→ **YOUR OBJECTIVE**
Copy out the rows from their start through the line containing "-Method (A function with a receiver)", keeping both ends and changing nothing.

□ □ □

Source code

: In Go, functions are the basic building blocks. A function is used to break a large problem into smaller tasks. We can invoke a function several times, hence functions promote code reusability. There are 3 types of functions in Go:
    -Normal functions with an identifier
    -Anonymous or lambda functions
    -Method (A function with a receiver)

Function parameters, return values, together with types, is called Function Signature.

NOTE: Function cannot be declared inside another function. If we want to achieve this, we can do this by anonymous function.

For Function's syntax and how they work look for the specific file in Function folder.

□ □ □

→ **EXERCISE RESULT**
Source code

: In Go, functions are the basic building blocks. A function is used to break a large problem into smaller tasks. We can invoke a function several times, hence functions promote code reusability. There are 3 types of functions in Go:
    -Normal functions with an identifier
    -Anonymous or lambda functions
    -Method (A function with a receiver)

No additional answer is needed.